## Exercise directions:
What is printed must match, line for line, the records from their first line through the line containing "18: (593, 212, 5.59)", with pictures left out.

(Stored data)
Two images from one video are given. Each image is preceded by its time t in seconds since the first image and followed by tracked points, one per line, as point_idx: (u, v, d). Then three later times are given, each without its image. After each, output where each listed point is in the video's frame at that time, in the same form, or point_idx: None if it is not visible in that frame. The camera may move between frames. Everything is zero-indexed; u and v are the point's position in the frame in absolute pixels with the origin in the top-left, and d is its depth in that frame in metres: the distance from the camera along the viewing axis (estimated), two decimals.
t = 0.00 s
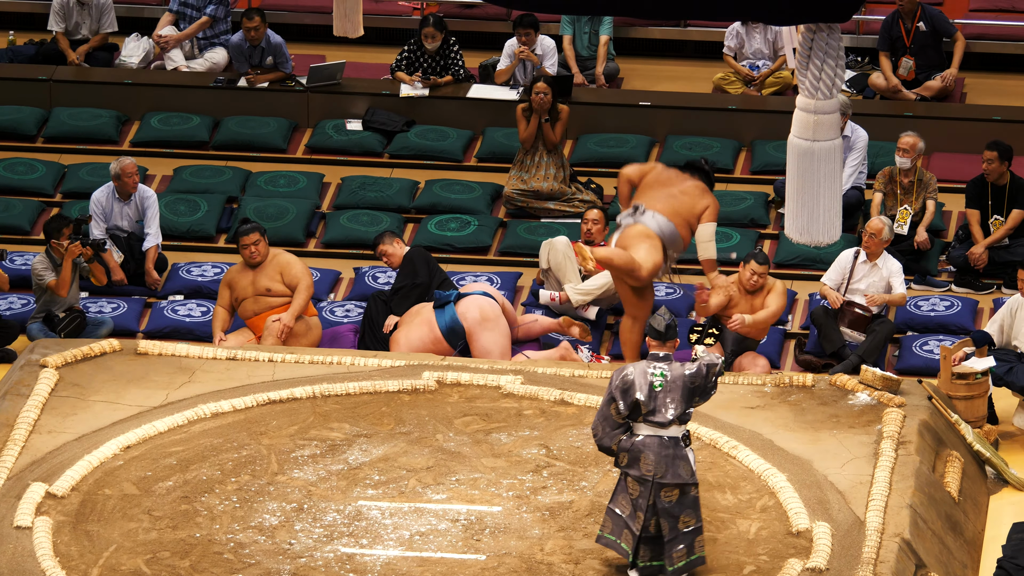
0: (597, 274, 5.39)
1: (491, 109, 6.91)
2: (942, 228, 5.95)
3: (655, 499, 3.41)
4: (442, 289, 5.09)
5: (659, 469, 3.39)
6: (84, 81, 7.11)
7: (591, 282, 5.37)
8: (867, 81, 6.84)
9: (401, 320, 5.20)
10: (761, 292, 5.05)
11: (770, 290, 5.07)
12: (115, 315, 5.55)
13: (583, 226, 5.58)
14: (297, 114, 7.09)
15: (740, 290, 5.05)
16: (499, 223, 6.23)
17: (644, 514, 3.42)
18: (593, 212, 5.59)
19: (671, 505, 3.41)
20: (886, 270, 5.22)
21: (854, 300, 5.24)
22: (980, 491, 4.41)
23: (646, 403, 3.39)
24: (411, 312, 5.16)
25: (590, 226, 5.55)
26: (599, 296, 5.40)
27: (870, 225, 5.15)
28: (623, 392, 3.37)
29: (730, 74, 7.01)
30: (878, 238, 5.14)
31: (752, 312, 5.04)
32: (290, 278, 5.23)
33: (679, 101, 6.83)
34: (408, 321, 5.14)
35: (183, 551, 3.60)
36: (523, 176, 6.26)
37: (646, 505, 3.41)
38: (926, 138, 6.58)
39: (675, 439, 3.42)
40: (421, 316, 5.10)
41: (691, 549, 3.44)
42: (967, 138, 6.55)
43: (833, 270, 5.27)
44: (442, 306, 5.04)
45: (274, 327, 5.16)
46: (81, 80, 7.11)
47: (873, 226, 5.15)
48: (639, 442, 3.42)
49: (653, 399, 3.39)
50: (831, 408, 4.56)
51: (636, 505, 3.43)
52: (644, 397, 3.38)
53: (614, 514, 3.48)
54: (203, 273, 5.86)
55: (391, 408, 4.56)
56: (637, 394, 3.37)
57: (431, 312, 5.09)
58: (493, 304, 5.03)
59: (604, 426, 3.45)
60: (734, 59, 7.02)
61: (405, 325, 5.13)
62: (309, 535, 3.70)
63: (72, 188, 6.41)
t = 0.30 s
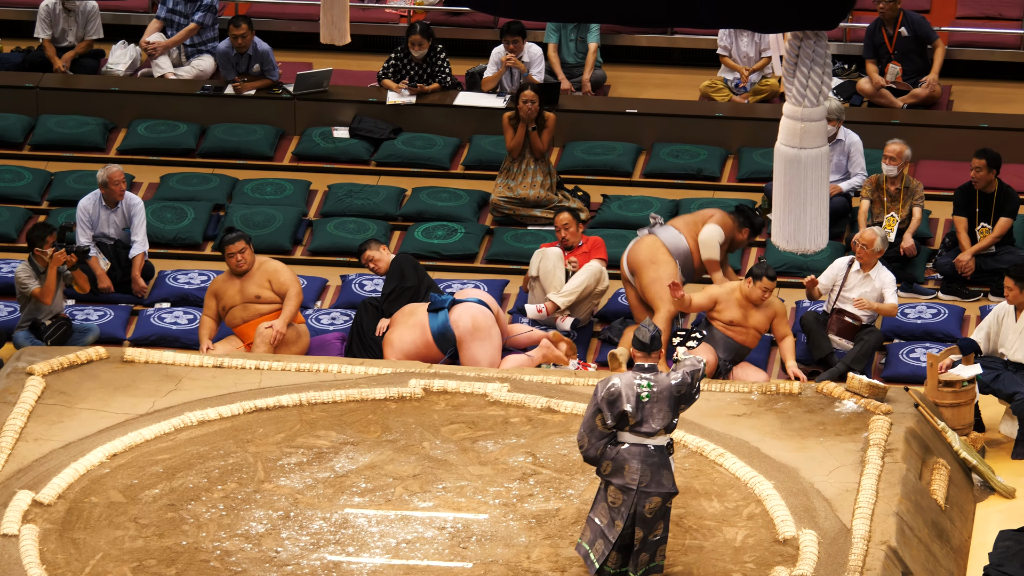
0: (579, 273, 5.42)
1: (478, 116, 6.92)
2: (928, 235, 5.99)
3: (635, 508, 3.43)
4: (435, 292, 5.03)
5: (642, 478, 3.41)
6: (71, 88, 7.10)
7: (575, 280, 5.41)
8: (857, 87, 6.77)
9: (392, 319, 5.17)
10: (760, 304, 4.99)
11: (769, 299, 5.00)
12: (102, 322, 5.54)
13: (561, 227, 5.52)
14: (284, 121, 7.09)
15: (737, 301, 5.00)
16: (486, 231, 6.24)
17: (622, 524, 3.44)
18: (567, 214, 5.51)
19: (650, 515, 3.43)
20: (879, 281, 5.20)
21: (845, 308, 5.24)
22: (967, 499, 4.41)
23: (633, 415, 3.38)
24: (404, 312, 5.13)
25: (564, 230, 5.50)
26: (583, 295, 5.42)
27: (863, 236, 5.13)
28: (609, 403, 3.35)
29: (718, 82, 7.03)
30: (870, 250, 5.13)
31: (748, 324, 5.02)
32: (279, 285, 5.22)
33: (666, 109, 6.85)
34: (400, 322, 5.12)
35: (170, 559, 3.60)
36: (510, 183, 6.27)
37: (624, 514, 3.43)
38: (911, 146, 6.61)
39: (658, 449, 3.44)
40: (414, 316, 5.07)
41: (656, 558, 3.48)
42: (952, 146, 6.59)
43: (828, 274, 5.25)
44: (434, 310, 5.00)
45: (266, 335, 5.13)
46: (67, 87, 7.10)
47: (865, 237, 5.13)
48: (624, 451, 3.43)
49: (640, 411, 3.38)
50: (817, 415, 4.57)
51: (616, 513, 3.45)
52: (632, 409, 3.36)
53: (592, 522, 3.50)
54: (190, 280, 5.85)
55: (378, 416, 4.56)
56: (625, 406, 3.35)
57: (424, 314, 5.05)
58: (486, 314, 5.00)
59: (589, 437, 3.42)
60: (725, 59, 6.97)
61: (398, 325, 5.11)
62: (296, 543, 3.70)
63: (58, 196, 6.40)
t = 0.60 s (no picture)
0: (544, 273, 5.46)
1: (456, 123, 6.93)
2: (907, 241, 6.04)
3: (616, 515, 3.45)
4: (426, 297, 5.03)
5: (621, 484, 3.43)
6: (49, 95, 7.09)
7: (543, 282, 5.44)
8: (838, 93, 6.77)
9: (379, 320, 5.15)
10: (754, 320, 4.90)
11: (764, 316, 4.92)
12: (81, 329, 5.52)
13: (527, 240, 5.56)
14: (263, 128, 7.09)
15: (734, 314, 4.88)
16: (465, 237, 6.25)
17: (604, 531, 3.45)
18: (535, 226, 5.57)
19: (631, 520, 3.46)
20: (859, 290, 5.23)
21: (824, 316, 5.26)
22: (945, 504, 4.44)
23: (614, 421, 3.40)
24: (392, 313, 5.11)
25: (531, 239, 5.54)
26: (551, 295, 5.46)
27: (841, 244, 5.17)
28: (590, 407, 3.38)
29: (696, 88, 7.04)
30: (849, 258, 5.16)
31: (738, 338, 4.94)
32: (264, 292, 5.23)
33: (644, 115, 6.88)
34: (387, 322, 5.10)
35: (149, 566, 3.59)
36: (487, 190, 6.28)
37: (606, 521, 3.44)
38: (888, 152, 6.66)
39: (637, 456, 3.46)
40: (402, 318, 5.05)
41: (642, 565, 3.51)
42: (928, 151, 6.64)
43: (806, 284, 5.32)
44: (423, 314, 4.99)
45: (254, 340, 5.12)
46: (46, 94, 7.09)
47: (843, 246, 5.16)
48: (603, 457, 3.45)
49: (620, 416, 3.40)
50: (796, 421, 4.60)
51: (596, 521, 3.46)
52: (612, 415, 3.39)
53: (572, 530, 3.50)
54: (168, 287, 5.84)
55: (358, 423, 4.57)
56: (605, 411, 3.38)
57: (412, 317, 5.04)
58: (475, 326, 5.00)
59: (569, 440, 3.47)
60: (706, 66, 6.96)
61: (385, 326, 5.09)
62: (275, 549, 3.70)
63: (36, 203, 6.37)
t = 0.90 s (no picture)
0: (519, 265, 5.49)
1: (440, 125, 6.93)
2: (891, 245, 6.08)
3: (601, 516, 3.47)
4: (430, 296, 4.98)
5: (606, 486, 3.45)
6: (33, 96, 7.07)
7: (518, 272, 5.46)
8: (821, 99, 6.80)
9: (375, 315, 5.08)
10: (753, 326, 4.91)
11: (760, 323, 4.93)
12: (64, 331, 5.51)
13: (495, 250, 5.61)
14: (247, 129, 7.09)
15: (736, 320, 4.89)
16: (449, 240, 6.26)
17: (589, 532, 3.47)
18: (503, 236, 5.62)
19: (617, 522, 3.47)
20: (838, 290, 5.25)
21: (806, 317, 5.32)
22: (928, 507, 4.46)
23: (601, 422, 3.42)
24: (391, 308, 5.04)
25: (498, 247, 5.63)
26: (529, 286, 5.47)
27: (817, 246, 5.22)
28: (575, 408, 3.39)
29: (680, 91, 7.07)
30: (825, 258, 5.21)
31: (732, 345, 4.97)
32: (256, 294, 5.25)
33: (628, 117, 6.91)
34: (383, 318, 5.03)
35: (132, 568, 3.59)
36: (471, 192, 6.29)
37: (592, 523, 3.46)
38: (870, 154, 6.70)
39: (622, 457, 3.48)
40: (402, 314, 5.00)
41: (629, 566, 3.52)
42: (911, 154, 6.68)
43: (787, 287, 5.36)
44: (426, 311, 4.95)
45: (258, 341, 5.14)
46: (30, 95, 7.07)
47: (818, 247, 5.21)
48: (589, 459, 3.47)
49: (607, 417, 3.42)
50: (779, 423, 4.63)
51: (582, 522, 3.48)
52: (599, 415, 3.40)
53: (560, 530, 3.53)
54: (152, 289, 5.82)
55: (342, 424, 4.57)
56: (591, 411, 3.39)
57: (413, 314, 4.98)
58: (474, 332, 5.00)
59: (555, 442, 3.47)
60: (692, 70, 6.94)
61: (383, 322, 5.02)
62: (259, 551, 3.70)
63: (20, 205, 6.36)
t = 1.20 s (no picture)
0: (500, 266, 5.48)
1: (429, 131, 6.94)
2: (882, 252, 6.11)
3: (588, 520, 3.46)
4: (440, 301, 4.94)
5: (592, 489, 3.44)
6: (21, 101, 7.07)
7: (501, 273, 5.45)
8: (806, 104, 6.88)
9: (377, 311, 5.01)
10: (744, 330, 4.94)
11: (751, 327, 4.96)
12: (53, 336, 5.50)
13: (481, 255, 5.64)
14: (236, 134, 7.09)
15: (732, 323, 4.90)
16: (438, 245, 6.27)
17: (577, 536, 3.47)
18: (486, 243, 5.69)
19: (605, 526, 3.48)
20: (818, 292, 5.25)
21: (793, 322, 5.33)
22: (918, 512, 4.48)
23: (584, 426, 3.42)
24: (398, 306, 4.98)
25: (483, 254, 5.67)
26: (512, 286, 5.46)
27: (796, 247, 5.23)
28: (558, 412, 3.39)
29: (668, 96, 7.10)
30: (805, 259, 5.22)
31: (726, 351, 4.98)
32: (249, 300, 5.25)
33: (617, 123, 6.93)
34: (389, 315, 4.96)
35: (120, 573, 3.58)
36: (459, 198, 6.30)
37: (579, 526, 3.46)
38: (858, 159, 6.73)
39: (607, 460, 3.48)
40: (408, 314, 4.94)
41: (619, 569, 3.54)
42: (899, 159, 6.71)
43: (772, 292, 5.37)
44: (434, 315, 4.91)
45: (254, 349, 5.16)
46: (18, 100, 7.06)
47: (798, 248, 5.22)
48: (574, 463, 3.46)
49: (590, 420, 3.42)
50: (768, 429, 4.65)
51: (568, 527, 3.47)
52: (582, 419, 3.40)
53: (548, 535, 3.53)
54: (141, 294, 5.82)
55: (331, 430, 4.57)
56: (574, 416, 3.39)
57: (420, 314, 4.93)
58: (479, 341, 4.99)
59: (539, 447, 3.45)
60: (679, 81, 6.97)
61: (387, 318, 4.95)
62: (247, 557, 3.70)
63: (7, 210, 6.34)
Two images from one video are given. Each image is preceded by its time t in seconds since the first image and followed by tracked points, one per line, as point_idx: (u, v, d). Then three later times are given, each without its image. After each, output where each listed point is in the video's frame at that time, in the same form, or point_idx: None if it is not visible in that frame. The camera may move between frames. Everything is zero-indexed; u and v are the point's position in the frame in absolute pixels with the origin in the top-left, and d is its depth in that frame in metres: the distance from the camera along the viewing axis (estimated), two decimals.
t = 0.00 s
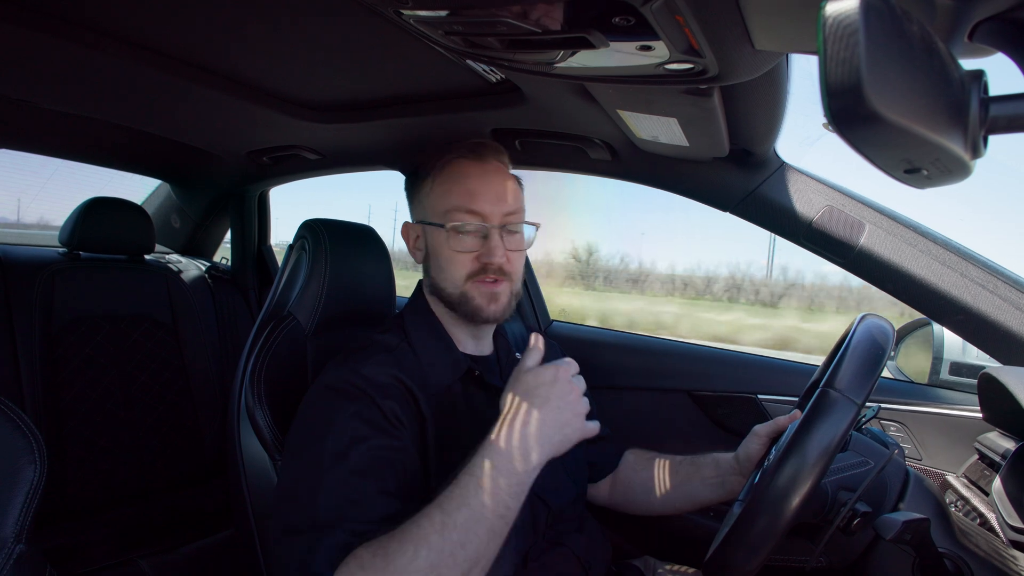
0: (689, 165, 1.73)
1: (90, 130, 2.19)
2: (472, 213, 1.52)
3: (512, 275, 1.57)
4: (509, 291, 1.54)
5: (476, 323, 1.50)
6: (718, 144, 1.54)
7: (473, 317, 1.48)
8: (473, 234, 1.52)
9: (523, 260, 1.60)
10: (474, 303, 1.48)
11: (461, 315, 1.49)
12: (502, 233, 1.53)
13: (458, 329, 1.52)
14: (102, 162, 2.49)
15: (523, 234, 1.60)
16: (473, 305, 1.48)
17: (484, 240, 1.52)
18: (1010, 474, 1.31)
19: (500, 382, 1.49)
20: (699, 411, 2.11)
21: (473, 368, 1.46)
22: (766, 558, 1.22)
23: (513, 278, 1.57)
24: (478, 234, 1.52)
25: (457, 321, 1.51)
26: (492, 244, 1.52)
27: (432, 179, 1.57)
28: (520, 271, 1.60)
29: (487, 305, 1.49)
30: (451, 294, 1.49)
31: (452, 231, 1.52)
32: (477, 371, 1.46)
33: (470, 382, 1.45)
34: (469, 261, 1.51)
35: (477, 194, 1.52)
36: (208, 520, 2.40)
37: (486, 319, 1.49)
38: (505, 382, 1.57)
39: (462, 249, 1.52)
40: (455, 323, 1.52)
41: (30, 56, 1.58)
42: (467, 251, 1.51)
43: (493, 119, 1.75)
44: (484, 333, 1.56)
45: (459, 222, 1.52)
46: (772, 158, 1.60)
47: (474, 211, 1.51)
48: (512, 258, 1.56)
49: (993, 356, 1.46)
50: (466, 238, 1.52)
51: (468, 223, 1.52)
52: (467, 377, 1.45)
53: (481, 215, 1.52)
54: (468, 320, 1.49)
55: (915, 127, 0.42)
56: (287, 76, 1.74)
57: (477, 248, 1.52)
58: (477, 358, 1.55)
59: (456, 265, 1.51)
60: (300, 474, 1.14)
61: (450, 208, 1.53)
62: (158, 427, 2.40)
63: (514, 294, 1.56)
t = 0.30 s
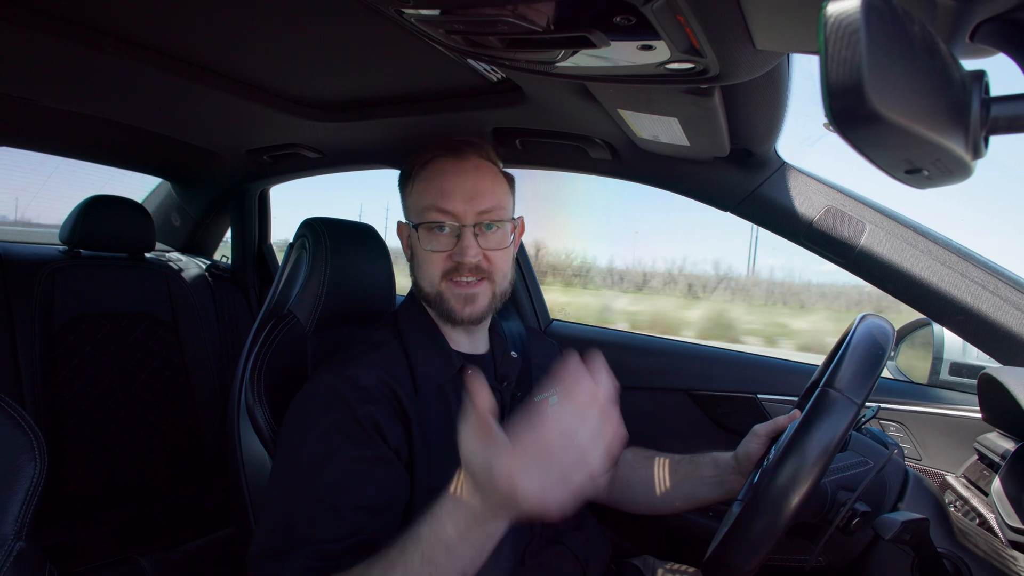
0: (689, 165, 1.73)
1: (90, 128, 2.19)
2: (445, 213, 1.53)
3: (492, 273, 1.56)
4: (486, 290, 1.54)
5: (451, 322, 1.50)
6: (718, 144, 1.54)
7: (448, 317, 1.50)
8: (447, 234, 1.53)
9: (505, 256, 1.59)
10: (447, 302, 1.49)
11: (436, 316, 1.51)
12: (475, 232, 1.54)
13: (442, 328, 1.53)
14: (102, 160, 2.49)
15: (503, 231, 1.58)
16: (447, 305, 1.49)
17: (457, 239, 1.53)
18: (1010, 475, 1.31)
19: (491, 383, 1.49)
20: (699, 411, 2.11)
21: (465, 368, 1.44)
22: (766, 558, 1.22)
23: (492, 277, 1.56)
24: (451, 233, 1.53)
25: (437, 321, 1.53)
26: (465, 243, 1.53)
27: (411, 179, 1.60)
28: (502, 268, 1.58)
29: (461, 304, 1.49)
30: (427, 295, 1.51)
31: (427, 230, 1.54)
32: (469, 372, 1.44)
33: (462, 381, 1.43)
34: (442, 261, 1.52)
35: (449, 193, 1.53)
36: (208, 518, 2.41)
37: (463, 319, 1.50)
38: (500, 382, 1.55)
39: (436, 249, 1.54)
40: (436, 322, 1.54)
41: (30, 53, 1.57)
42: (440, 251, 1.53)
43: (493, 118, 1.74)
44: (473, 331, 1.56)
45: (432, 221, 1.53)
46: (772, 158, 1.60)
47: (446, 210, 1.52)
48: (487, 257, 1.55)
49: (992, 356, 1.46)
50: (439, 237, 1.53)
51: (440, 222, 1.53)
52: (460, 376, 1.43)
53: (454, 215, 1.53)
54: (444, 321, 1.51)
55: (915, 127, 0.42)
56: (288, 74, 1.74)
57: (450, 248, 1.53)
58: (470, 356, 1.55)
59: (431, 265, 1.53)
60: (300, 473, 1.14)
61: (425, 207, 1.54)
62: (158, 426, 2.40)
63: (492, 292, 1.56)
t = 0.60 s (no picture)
0: (689, 164, 1.73)
1: (90, 129, 2.19)
2: (454, 216, 1.52)
3: (500, 279, 1.56)
4: (495, 296, 1.54)
5: (459, 326, 1.50)
6: (718, 142, 1.54)
7: (456, 322, 1.49)
8: (456, 238, 1.52)
9: (513, 261, 1.59)
10: (455, 306, 1.48)
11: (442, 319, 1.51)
12: (485, 237, 1.53)
13: (448, 331, 1.53)
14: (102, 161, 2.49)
15: (512, 236, 1.58)
16: (456, 310, 1.48)
17: (467, 243, 1.53)
18: (1011, 473, 1.31)
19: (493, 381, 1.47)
20: (700, 410, 2.11)
21: (469, 369, 1.42)
22: (766, 556, 1.21)
23: (500, 281, 1.56)
24: (460, 237, 1.53)
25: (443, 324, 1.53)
26: (475, 247, 1.52)
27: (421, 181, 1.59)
28: (510, 273, 1.58)
29: (470, 310, 1.49)
30: (434, 298, 1.51)
31: (436, 233, 1.54)
32: (474, 373, 1.42)
33: (467, 382, 1.42)
34: (451, 265, 1.52)
35: (458, 197, 1.52)
36: (208, 518, 2.41)
37: (470, 324, 1.50)
38: (504, 382, 1.54)
39: (445, 252, 1.53)
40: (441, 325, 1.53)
41: (30, 54, 1.57)
42: (450, 255, 1.53)
43: (493, 117, 1.74)
44: (478, 334, 1.56)
45: (442, 225, 1.53)
46: (772, 156, 1.60)
47: (455, 214, 1.52)
48: (496, 262, 1.55)
49: (993, 354, 1.46)
50: (449, 240, 1.53)
51: (450, 225, 1.53)
52: (463, 378, 1.42)
53: (463, 220, 1.52)
54: (450, 325, 1.50)
55: (915, 125, 0.42)
56: (287, 74, 1.74)
57: (459, 252, 1.53)
58: (473, 357, 1.55)
59: (440, 268, 1.53)
60: (301, 473, 1.14)
61: (434, 211, 1.54)
62: (159, 425, 2.41)
63: (500, 298, 1.56)
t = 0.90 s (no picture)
0: (689, 166, 1.73)
1: (91, 131, 2.20)
2: (457, 218, 1.52)
3: (501, 280, 1.56)
4: (497, 298, 1.54)
5: (462, 329, 1.50)
6: (718, 144, 1.54)
7: (459, 325, 1.49)
8: (459, 240, 1.52)
9: (514, 262, 1.58)
10: (457, 308, 1.48)
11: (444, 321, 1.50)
12: (487, 238, 1.53)
13: (450, 334, 1.52)
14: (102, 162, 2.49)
15: (514, 237, 1.58)
16: (458, 313, 1.48)
17: (469, 245, 1.52)
18: (1011, 475, 1.30)
19: (493, 384, 1.47)
20: (700, 411, 2.11)
21: (469, 372, 1.42)
22: (766, 559, 1.21)
23: (502, 283, 1.56)
24: (463, 239, 1.52)
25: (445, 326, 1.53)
26: (477, 249, 1.52)
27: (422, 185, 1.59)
28: (511, 274, 1.58)
29: (472, 312, 1.48)
30: (436, 300, 1.51)
31: (439, 236, 1.53)
32: (474, 376, 1.42)
33: (467, 385, 1.42)
34: (453, 267, 1.52)
35: (461, 198, 1.52)
36: (208, 519, 2.41)
37: (472, 327, 1.50)
38: (502, 385, 1.53)
39: (448, 254, 1.53)
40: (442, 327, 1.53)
41: (31, 55, 1.58)
42: (452, 257, 1.52)
43: (493, 119, 1.75)
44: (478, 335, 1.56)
45: (444, 227, 1.53)
46: (772, 158, 1.60)
47: (457, 216, 1.52)
48: (498, 264, 1.55)
49: (993, 355, 1.46)
50: (451, 243, 1.53)
51: (452, 228, 1.52)
52: (462, 380, 1.41)
53: (465, 221, 1.52)
54: (452, 327, 1.50)
55: (915, 128, 0.42)
56: (288, 76, 1.75)
57: (462, 254, 1.52)
58: (472, 360, 1.55)
59: (443, 270, 1.52)
60: (301, 474, 1.14)
61: (436, 213, 1.54)
62: (159, 427, 2.40)
63: (501, 299, 1.55)
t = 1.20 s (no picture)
0: (689, 165, 1.73)
1: (91, 128, 2.20)
2: (514, 212, 1.54)
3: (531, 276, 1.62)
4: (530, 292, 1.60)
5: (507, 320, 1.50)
6: (718, 143, 1.54)
7: (509, 316, 1.50)
8: (512, 234, 1.53)
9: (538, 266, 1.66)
10: (507, 301, 1.49)
11: (492, 312, 1.48)
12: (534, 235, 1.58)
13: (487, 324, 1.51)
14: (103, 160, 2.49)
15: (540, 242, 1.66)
16: (511, 304, 1.49)
17: (522, 239, 1.55)
18: (1011, 476, 1.30)
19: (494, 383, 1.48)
20: (699, 411, 2.11)
21: (471, 371, 1.44)
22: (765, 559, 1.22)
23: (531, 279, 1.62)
24: (518, 232, 1.54)
25: (480, 318, 1.51)
26: (528, 244, 1.56)
27: (467, 172, 1.55)
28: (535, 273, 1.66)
29: (521, 304, 1.51)
30: (483, 291, 1.48)
31: (494, 227, 1.52)
32: (475, 374, 1.43)
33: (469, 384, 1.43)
34: (507, 259, 1.52)
35: (516, 194, 1.55)
36: (208, 518, 2.41)
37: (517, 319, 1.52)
38: (503, 383, 1.57)
39: (501, 246, 1.52)
40: (480, 318, 1.51)
41: (31, 53, 1.58)
42: (507, 249, 1.52)
43: (494, 117, 1.74)
44: (483, 334, 1.56)
45: (502, 219, 1.53)
46: (773, 157, 1.60)
47: (516, 209, 1.54)
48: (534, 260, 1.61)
49: (993, 356, 1.46)
50: (507, 235, 1.53)
51: (509, 220, 1.53)
52: (465, 379, 1.43)
53: (523, 215, 1.55)
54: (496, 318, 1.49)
55: (915, 127, 0.42)
56: (288, 74, 1.74)
57: (515, 247, 1.54)
58: (474, 359, 1.55)
59: (492, 261, 1.50)
60: (300, 472, 1.14)
61: (492, 203, 1.52)
62: (159, 424, 2.41)
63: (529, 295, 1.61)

## Result of the task:
Two images from one video are given. Each image is preceded by its time t in seconds since the first image and followed by tracked points, one per line, as point_idx: (u, v, d). Then three later times are given, each without its image. After each, output where each listed point is in the video's frame at that time, in the same form, or point_idx: None if it is not visible in that frame. The camera may move between frames. Everything is zero-indexed; u and v are the point's position in the frame in absolute pixels with the origin in the top-left, and d is its depth in that frame in metres: the distance from the camera along the viewing axis (estimated), two decimals.
t = 0.00 s
0: (597, 274, 5.39)
1: (491, 109, 6.91)
2: (942, 228, 5.95)
3: (655, 499, 3.41)
4: (442, 289, 5.09)
5: (659, 469, 3.39)
6: (84, 81, 7.11)
7: (591, 282, 5.37)
8: (867, 81, 6.84)
9: (401, 320, 5.20)
10: (761, 292, 5.05)
11: (770, 290, 5.07)
12: (115, 315, 5.55)
13: (583, 226, 5.58)
14: (297, 114, 7.09)
15: (740, 290, 5.05)
16: (499, 223, 6.23)
17: (644, 514, 3.42)
18: (593, 212, 5.59)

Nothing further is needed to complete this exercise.